Loi travail, retour au Sénat … rejeté … Valls annonce un nouveau 49-3, l’arme des dictateurs !

Le titre de l’express :

Loi travail: le Sénat a rejeté le texte sans débat en nouvelle lecture

Paris, 19 juil 2016 – Le Sénat à majorité de droite a rejeté le projet de loi travail sans débat dans l’hémicycle mardi, à l’occasion de sa nouvelle lecture, estimant qu’il n’a été entendu ni par le gouvernement ni par l’Assemblée nationale.

Le titre de l’huffingtonpost :

Ce qui peut encore empêcher la loi Travail d’entrer en vigueur

Et maintenant, que peut-il arriver à la loi Travail? Le texte a fini son parcours législatif ce mercredi 20 juillet à l’Assemblée nationale. Manuel Valls a annoncé un troisième recours à l’article 49-3 de la Constitution; il faut officiellement attendre 24 heures pour s’assurer qu’aucune motion de censure n’est déposée contre le gouvernement. Ce ne devrait pas être le cas et la loi sera adoptée.

Lors de son interview du 14 juillet, François Hollande a placé cette loi dans la lignée du Front populaire; une manière de dire qu’il n’est pas question pour lui de reculer et qu’il ne freinera pas l’adoption du texte. En clair, dès qu’il en aura la possibilité, il promulguera le texte et publiera les décrets d’application qui sont indispensables pour que la réforme du code du travail entre réellement en vigueur.
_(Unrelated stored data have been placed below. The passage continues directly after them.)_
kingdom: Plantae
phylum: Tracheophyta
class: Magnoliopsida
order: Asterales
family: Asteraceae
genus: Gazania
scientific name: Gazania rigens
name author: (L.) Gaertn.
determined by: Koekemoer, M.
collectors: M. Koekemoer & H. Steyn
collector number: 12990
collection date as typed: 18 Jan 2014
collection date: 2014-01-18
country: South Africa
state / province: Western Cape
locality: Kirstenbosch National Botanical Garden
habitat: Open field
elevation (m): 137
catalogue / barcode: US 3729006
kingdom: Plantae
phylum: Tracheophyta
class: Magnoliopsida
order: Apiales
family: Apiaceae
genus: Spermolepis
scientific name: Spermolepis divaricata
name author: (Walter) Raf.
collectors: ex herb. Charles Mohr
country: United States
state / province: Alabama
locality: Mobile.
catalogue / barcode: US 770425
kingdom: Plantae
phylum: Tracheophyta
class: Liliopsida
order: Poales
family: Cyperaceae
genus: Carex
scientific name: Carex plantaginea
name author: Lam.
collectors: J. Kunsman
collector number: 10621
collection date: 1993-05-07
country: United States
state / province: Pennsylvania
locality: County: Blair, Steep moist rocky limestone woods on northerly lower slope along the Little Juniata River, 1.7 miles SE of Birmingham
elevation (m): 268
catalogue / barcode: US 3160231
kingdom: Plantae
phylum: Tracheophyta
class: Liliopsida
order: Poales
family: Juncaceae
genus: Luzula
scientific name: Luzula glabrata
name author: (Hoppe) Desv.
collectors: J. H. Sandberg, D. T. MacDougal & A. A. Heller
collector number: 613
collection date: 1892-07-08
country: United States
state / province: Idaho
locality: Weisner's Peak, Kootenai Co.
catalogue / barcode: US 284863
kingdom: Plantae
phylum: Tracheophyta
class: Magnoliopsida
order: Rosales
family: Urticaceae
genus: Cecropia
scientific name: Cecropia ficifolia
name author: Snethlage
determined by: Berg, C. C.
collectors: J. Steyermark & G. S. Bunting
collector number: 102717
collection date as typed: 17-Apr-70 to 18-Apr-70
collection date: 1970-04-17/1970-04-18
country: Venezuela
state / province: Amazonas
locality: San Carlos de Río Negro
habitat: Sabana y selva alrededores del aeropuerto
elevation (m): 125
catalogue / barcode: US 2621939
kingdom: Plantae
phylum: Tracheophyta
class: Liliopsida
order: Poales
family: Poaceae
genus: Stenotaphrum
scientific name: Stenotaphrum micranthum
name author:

C’est là qu’un premier contretemps pourrait bien se produire pour l’exécutif. « Nous sommes déterminés à continuer à pilonner le gouvernement sur cette loi Travail en accompagnant la bataille menée par les organisations syndicales », dit par exemple le chef de file des députés communistes André Chassaigne.

Une saisine du Conseil constitutionnel est à l’étude

Conscients qu’ils ne devraient pas parvenir à réunir les 58 signatures pour déposer une motion de censure (ils ont échoué à 56 à deux reprises), les frondeurs du PS et les députés de la gauche de la gauche espèrent parvenir à saisir le Conseil constitutionnel. Le leader des frondeurs, Christian Paul, évoquait cette possibilité dès le 5 juillet après le deuxième passage en force du gouvernement. Pour renvoyer le texte devant les Sages de la rue Montpensier, il faut recueillir 60 signatures de députés.